__WHAT YOU NEED TO DO__: For this exercise, reproduce the records exactly as they stand and do not carry any images over.

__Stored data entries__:
━━━━━━

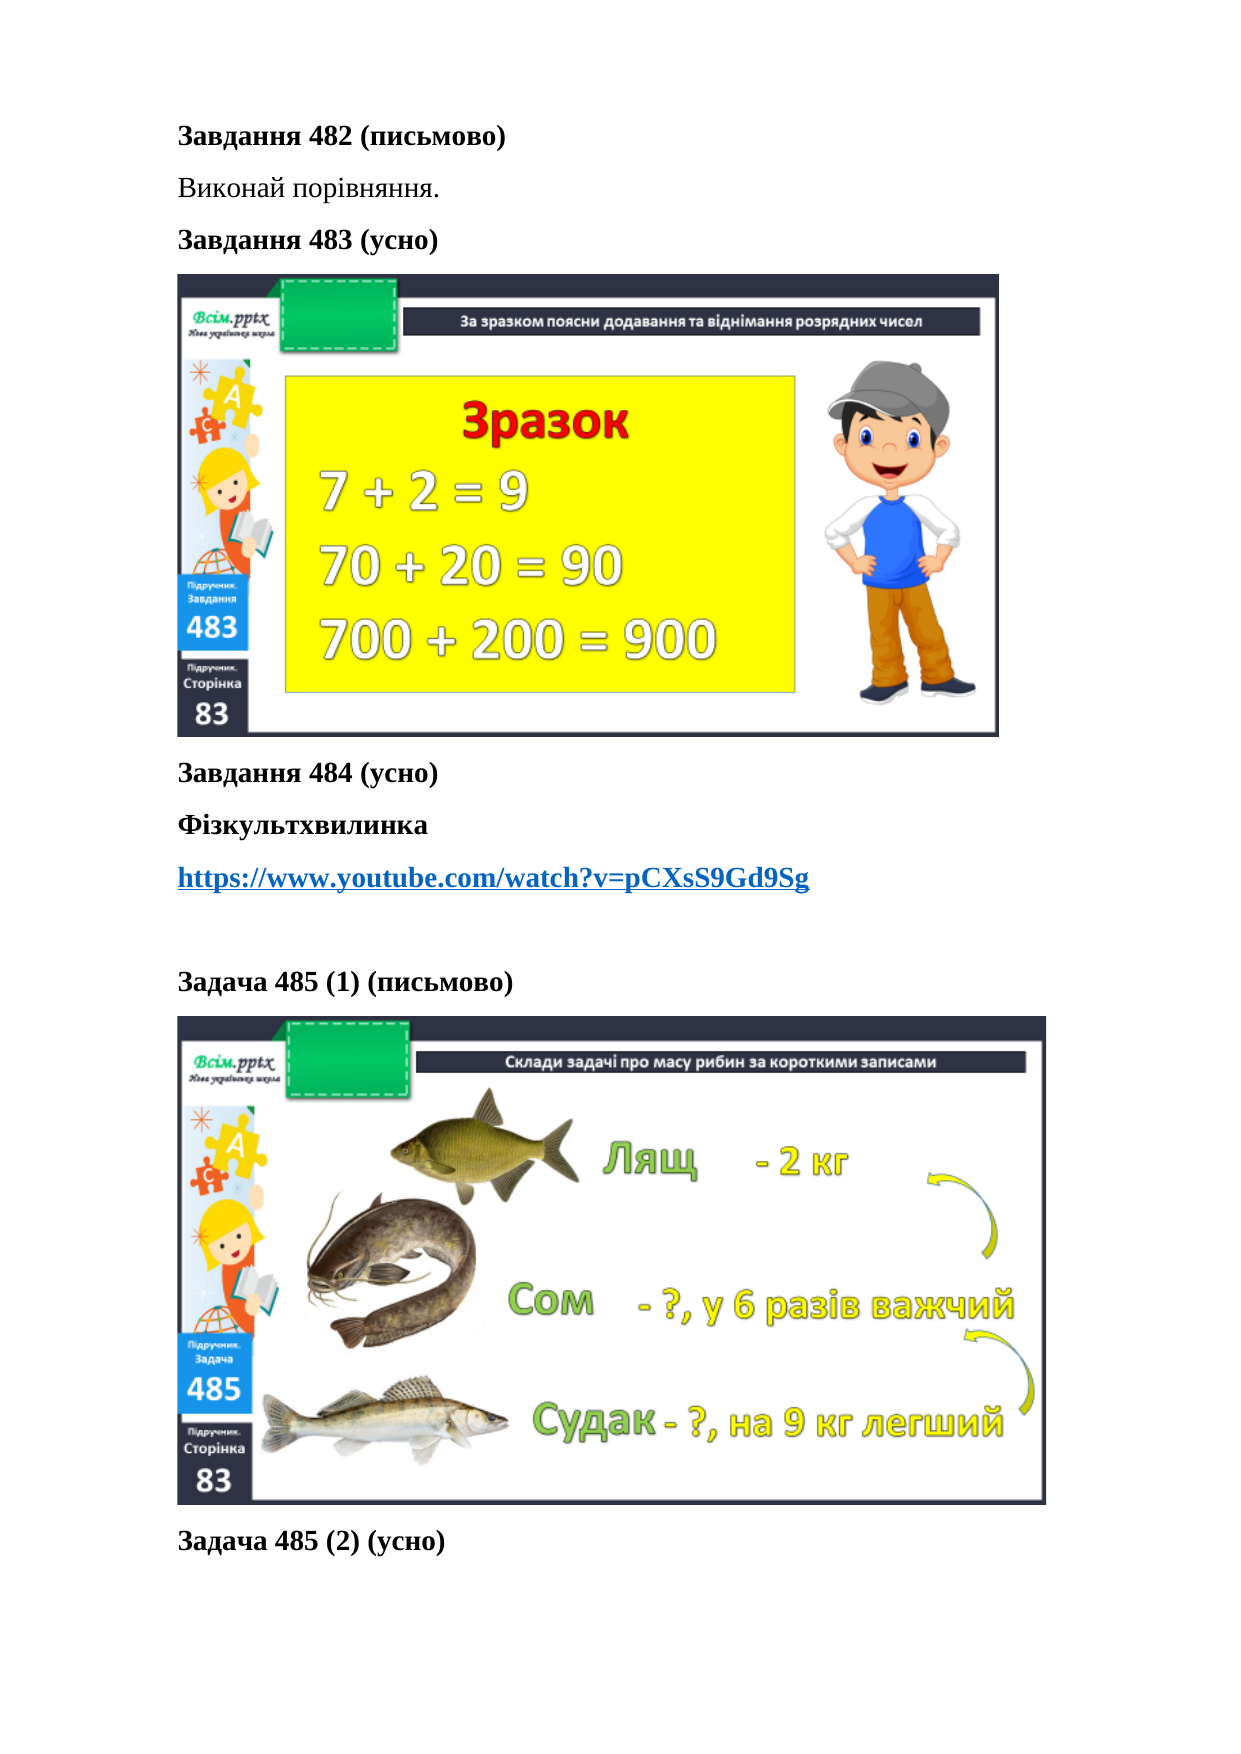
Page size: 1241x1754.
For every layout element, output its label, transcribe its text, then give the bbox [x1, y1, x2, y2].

picture [177, 1016, 1047, 1505]
text Завдання 484 (усно) [177, 755, 1152, 789]
text Задача 485 (2) (усно) [177, 1523, 1152, 1557]
text Фізкультхвилинка [177, 807, 1152, 841]
text Завдання 482 (письмово) [177, 118, 1152, 152]
text Задача 485 (1) (письмово) [177, 964, 1152, 998]
text Виконай порівняння. [177, 170, 1152, 204]
text Завдання 483 (усно) [177, 222, 1152, 256]
picture [177, 274, 999, 737]
text https://www.youtube.com/watch?v=pCXsS9Gd9Sg [177, 860, 1152, 893]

━━━━━━

__ANSWER FOR THIS EXERCISE__:
Page size: 1241x1754.
For every layout element, output its label, transcribe its text, then give the bbox [x1, y1, x2, y2].

picture [177, 1016, 1047, 1505]
text Завдання 484 (усно) [177, 755, 1152, 789]
text Задача 485 (2) (усно) [177, 1523, 1152, 1557]
text Фізкультхвилинка [177, 807, 1152, 841]
text Завдання 482 (письмово) [177, 118, 1152, 152]
text Задача 485 (1) (письмово) [177, 964, 1152, 998]
text Виконай порівняння. [177, 170, 1152, 204]
text Завдання 483 (усно) [177, 222, 1152, 256]
picture [177, 274, 999, 737]
text https://www.youtube.com/watch?v=pCXsS9Gd9Sg [177, 860, 1152, 893]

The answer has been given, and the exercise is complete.